I was trying to train a convolution network. But it is not improving, i.e. loss is not decreasing. And the train function is also terminating much more quickly than usual. Below is the minimal code to show the problem.
using Flux
data=rand(200, 100, 1, 50)
label=rand([0.0,1.0], 1, 50)
model=Chain(
Conv((3,3), 1=>5, pad=(1,1)),
MaxPool((2,2)),
Conv((3,3), 5=>5, pad=(1,1)),
MaxPool((2,2)),
Conv((3,3), 5=>5, pad=(1,1)),
MaxPool((2,2)),
x->reshape(x, :, size(x, 4)),
x->σ.(x),
Dense(1500,100),
Dense(100,1)
)
model(data)
loss=Flux.mse
opt=Descent(0.1)
param=params(model)
loss(model(data), label) #=>0.3492440767136241
Flux.train!(loss, param, zip(data, label), opt)

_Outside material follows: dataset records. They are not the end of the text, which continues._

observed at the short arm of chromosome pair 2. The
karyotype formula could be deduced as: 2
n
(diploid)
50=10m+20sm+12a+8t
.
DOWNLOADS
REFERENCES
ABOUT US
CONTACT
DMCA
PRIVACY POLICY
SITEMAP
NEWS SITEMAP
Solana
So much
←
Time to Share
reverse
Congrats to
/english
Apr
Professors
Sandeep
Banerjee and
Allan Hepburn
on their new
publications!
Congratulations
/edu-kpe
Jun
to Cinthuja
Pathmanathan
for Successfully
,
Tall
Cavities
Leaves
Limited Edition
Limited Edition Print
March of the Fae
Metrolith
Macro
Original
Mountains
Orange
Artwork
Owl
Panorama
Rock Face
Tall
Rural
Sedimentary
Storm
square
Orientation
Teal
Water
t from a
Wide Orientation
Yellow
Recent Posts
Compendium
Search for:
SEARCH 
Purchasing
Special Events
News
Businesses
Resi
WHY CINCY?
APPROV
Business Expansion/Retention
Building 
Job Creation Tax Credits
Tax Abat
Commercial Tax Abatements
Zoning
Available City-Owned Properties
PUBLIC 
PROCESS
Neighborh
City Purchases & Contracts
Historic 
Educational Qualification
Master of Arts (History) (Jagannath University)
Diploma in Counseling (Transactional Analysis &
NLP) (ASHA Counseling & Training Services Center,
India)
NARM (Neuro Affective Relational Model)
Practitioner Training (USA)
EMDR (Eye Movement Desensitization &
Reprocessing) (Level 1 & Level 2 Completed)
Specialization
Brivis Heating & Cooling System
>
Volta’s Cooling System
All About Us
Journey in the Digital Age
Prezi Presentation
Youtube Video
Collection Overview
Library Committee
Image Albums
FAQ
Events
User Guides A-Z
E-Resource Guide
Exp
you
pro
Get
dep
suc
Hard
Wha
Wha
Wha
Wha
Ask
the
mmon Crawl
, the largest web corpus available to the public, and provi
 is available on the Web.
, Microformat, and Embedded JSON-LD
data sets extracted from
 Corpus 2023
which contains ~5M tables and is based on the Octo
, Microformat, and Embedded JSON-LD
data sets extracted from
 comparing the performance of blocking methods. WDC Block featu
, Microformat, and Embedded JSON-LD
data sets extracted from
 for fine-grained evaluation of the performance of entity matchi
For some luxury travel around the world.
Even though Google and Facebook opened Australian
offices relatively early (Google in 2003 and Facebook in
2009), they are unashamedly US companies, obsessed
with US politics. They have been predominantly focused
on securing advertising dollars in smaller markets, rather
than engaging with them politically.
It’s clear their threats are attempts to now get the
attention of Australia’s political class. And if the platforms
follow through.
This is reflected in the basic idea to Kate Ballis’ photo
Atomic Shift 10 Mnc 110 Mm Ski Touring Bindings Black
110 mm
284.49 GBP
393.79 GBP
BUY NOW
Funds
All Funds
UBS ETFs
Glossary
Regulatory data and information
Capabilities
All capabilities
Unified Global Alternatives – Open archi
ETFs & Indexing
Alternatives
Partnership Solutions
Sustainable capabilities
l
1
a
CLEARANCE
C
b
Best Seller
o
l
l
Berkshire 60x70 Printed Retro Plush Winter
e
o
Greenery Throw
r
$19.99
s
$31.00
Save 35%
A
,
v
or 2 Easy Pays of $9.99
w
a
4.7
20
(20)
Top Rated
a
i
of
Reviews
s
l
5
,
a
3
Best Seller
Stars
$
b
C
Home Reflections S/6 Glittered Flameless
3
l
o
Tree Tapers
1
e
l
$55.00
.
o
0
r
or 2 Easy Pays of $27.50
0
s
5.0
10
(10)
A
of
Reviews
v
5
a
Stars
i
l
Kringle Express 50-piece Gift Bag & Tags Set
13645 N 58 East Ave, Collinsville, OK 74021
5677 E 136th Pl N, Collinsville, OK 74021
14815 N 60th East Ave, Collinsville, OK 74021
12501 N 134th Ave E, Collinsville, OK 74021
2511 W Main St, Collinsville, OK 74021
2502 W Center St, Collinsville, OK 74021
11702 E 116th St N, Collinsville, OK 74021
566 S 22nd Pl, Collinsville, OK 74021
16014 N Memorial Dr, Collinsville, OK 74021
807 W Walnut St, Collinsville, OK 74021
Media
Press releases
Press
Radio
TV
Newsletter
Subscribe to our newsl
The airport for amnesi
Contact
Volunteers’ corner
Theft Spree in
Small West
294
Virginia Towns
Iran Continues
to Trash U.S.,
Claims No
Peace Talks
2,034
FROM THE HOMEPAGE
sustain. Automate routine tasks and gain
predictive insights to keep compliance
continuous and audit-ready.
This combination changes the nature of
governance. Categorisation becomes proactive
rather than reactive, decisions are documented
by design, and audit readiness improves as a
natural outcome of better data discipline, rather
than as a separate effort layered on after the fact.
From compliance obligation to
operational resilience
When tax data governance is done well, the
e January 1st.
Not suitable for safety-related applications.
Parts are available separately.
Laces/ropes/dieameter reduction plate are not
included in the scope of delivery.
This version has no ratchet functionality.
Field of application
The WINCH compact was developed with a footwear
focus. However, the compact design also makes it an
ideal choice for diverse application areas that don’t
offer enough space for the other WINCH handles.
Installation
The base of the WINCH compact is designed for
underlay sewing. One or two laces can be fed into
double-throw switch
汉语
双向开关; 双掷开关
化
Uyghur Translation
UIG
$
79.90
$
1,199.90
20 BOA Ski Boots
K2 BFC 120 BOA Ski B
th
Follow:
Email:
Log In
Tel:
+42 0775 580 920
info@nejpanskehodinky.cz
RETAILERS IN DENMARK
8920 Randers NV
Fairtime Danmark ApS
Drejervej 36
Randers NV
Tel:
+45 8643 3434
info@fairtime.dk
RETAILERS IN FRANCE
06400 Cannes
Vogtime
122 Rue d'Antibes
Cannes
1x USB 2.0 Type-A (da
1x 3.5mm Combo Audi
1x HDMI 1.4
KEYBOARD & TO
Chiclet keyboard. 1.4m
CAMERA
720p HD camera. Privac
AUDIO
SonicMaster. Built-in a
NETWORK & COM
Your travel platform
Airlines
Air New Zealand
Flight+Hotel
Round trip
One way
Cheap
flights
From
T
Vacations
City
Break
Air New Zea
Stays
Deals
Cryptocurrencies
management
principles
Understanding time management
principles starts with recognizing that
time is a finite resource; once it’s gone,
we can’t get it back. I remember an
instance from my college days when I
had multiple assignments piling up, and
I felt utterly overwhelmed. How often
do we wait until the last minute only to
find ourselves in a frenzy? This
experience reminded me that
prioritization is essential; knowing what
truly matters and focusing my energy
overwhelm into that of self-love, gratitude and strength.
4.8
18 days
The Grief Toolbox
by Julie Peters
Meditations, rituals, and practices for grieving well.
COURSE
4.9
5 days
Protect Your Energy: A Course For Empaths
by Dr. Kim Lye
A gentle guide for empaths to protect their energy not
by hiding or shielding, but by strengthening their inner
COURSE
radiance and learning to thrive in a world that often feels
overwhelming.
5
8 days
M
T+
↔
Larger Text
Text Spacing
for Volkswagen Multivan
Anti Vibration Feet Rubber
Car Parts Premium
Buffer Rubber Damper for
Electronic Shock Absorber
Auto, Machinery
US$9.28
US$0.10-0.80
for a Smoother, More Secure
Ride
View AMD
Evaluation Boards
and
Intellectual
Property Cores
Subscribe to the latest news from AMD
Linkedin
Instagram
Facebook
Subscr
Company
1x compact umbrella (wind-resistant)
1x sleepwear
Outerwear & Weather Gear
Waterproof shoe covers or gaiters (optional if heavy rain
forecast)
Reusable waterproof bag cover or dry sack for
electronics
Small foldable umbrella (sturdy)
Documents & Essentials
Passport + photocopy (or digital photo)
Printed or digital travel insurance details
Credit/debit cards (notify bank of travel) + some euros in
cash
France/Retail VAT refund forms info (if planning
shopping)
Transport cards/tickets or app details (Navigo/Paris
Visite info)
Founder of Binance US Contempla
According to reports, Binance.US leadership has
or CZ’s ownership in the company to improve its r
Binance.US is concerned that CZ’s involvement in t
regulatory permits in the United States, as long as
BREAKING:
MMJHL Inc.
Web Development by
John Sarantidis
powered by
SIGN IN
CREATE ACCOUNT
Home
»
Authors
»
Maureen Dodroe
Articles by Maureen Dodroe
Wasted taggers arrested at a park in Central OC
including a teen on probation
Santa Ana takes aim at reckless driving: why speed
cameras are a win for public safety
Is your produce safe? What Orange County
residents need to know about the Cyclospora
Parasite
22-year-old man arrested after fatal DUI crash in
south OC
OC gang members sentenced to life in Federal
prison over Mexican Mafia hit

loss(model(data), label) #=>0.3492440767136241
The first argument to Flux.train!
needs to be function which accepts the data, runs the model, and returns the loss. Its loop looks something like this:
for dtup in zip(data, label)
gradient(() -> loss(dtup...), params)
...
end
But the function loss
you provide doesn't call the model at all, it just compares the data point to the label directly.
There is more to fix here though. What's being iterated over is tuples of numbers, starting with zip(data, label) |> first
, which I don't think is what you want. Maybe you wanted Flux.DataLoader
to iterate batches of images?